The sad part for Valerie Hogan was her beloved Ben wasn't there to share the experience.

"Ben would have loved this," she said Tuesday as the USGA Museum opened the Ben Hogan Room, the first it has dedicated to the life and career of a professional golfer. Hogan died two years ago at age 84.

Valerie Hogan talked about his golf, his 63 career victories and nine majors, she talked about his love of practicing, his personality, his battle to come back from the 1949 accident, and most of all, her love for him.

"I would give anything if he could be here, even if I were not here," Valerie Hogan said, and there was no doubt she meant it.

The 24-case permanent exhibit includes more than 300 objects, with the majority coming from Valerie Hogan. It details Ben Hogan's early years -- did you know his real first name was William? -- follows the highlights of his golf career, his accident and recovery and later his work as a clubmaker.

"I can tell you no one, no one loved golf more than Ben Hogan," Valerie Hogan said.

However, playing in tournaments wasn't what Ben Hogan enjoyed most. It was practicing on the range.

"I think he felt the actual playing of golf was for something else," she said. "Where he really enjoyed it was on the practice tee and then hoping he would play the way he would like to play."

One of the most feared golfers of his time, Hogan was known as a loner by many competitors. He spent endless hours on the practice range and was known to be a man of few words during a round.

Off the course, Valerie Hogan said her husband of six decades was a man of many interests who tried to do his best at everything. He also didn't speak much off the course, for a reason.

"He could discuss almost any subject with you because he was the best listener," she said. "As he said: `People who talk all the time don't learn anything because you have to listen, that's how you learn,' and believe you me, he listened."
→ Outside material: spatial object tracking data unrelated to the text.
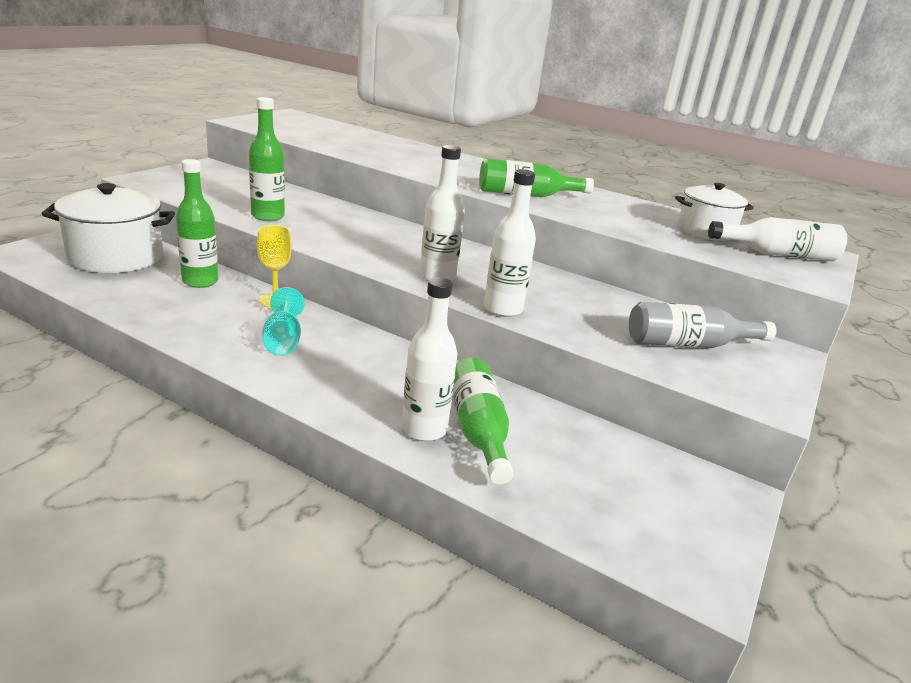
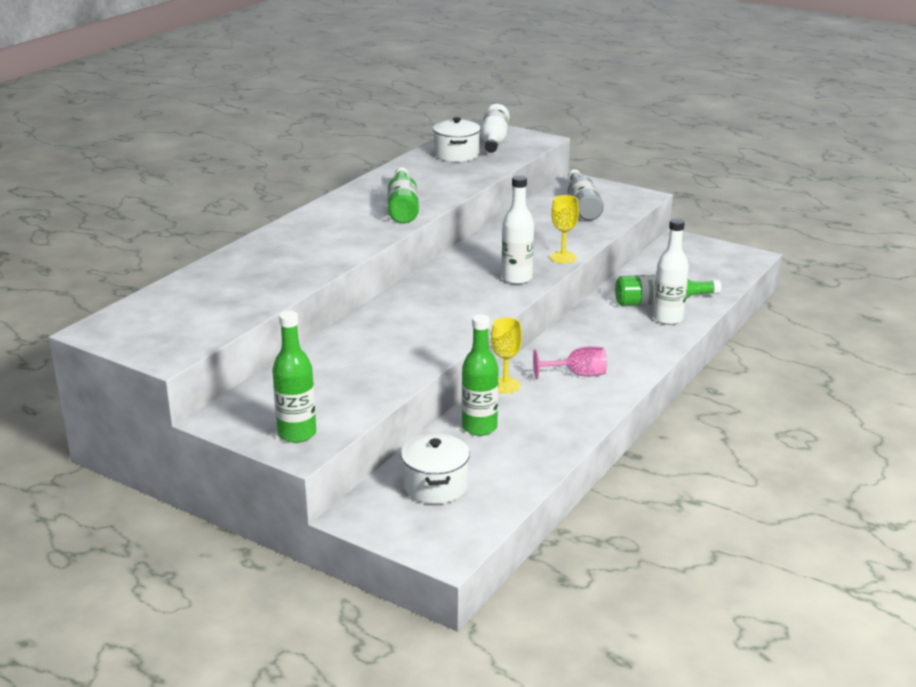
camera: 85 degrees left, 0 degrees up
white pot [42,183,175,273] -> white pot [401,434,470,504], size x0.64
green bottle [249,97,285,221] -> green bottle moved to [272,311,316,443]
turquoise goblet [262,287,305,355] -> pink goblet [533,346,607,379]
white bottle [484,169,536,317] -> yellow goblet [550,195,579,263]

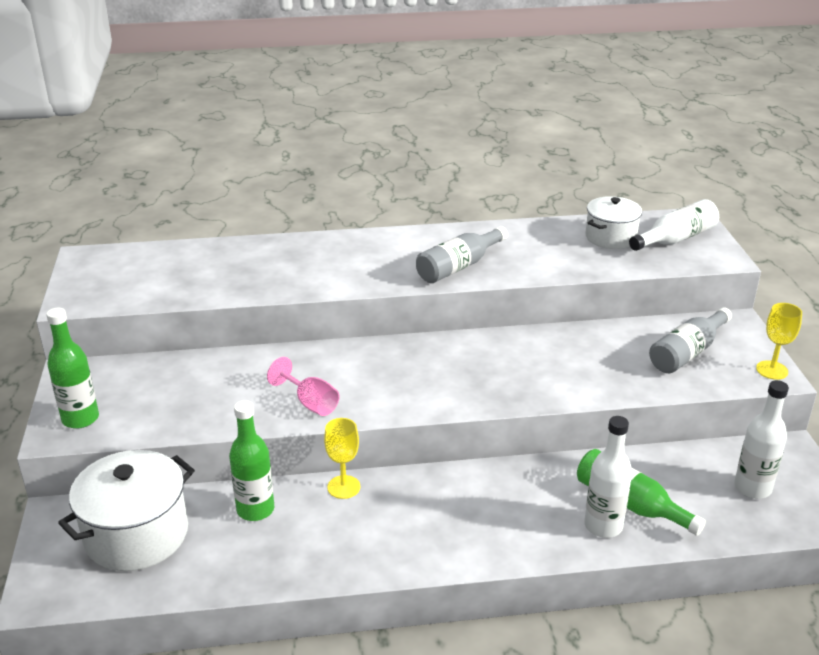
camera: 50 degrees right, 5 degrees up
green bottle [388,167,419,223] -> grey bottle [416,226,508,283]
white pot [401,434,470,504] -> white pot [58,450,195,571], size x1.56
white bottle [502,175,534,284] -> white bottle moved to [734,380,789,499]
pink goblet [533,346,607,379] -> pink goblet moved to [267,357,339,416]
yellow goblet [550,195,579,263] -> yellow goblet moved to [756,303,802,380]

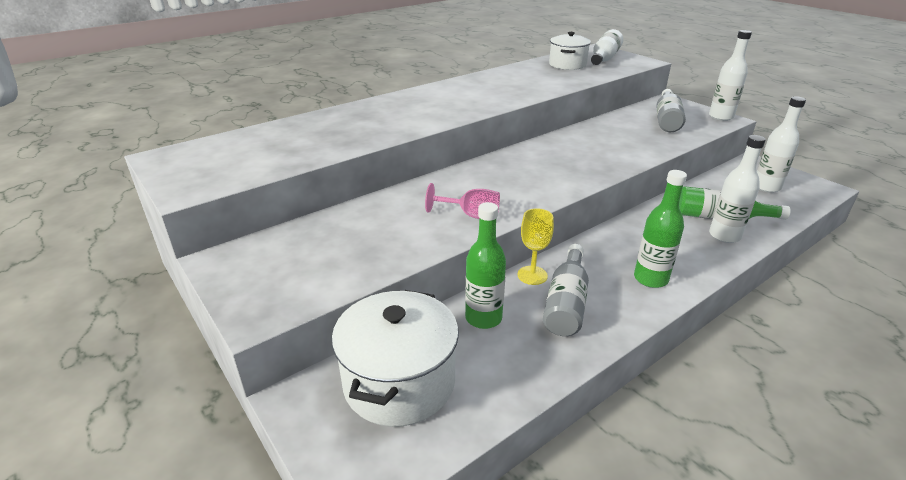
camera: 30 degrees left, 0 degrees up
green bottle [46,308,99,429] -> green bottle moved to [634,170,687,288]
grey bottle [416,226,508,283] -> grey bottle moved to [543,244,589,336]
yellow goblet [756,303,802,380] -> white bottle [709,30,752,121]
That wasn't true all the time, especially during his recovery from the head-on collision with a bus in 1949 that shattered his legs. After that, he always played in pain.

In the first month after the accident, Hogan barely survived blood clots in his left leg. It took him almost a year to start swinging a club again, said his wife, who admits she was never sure whether he would play again.

"After he got home, he surprised me one day," she said. ``He so wanted to walk sometimes, he would slip out of the house. ... He would be out trying to walk and sometimes I'd have to go in the car and find him."

Within 16 months, he would win the U.S. Open in a playoff with Lloyd Mangrum and George Fazio, much to the surprise of his wife. He qualified for the playoff by playing a 36-hole final day at Merion.

"I'd have to say that the night he came in, I didn't feel he would have the strength the next morning because his eyes were in the back (of his head) and he was so very, very tired. I felt that he was not going to be able to play the next day."

But Hogan slept like a baby and woke up refreshed the next morning.

"Even then I doubted he would have the strength," she said. ``I was probably the most surprised person he won."

Hogan would go on to win two more U.S. Opens -- only Jack Nicklaus, Bobby Jones and Willie Anderson have won as many -- and the 1953 British Open at Carnoustie. He won the Masters and U.S. Open that same year, when he won five of the six tournaments in which he competed.

Valerie and friends had to persuade Hogan to play in the British Open, the only time he did.

"He kept saying, `I just think you want me to go just to see me get beat over there,"' his wife said.

Valerie Hogan's funniest comment was about the movie "Follow The Sun," which portrayed her husband's life and starred Glenn Ford.

"Glenn Ford, he worked so hard, but he did not know how to play golf, but he told them he did," she said.

A woman who knew very little about golf when she married, Valerie Hogan has grown to love the game. She still watches it all the time. Justin Leonard is her favorite player.

Asked if anyone reminds her of her husband, she bluntly says, "No."

"I don't think it's fair to compare," she said. ``I think he was the greatest, especially when he came back. I know what he went through and all that he did."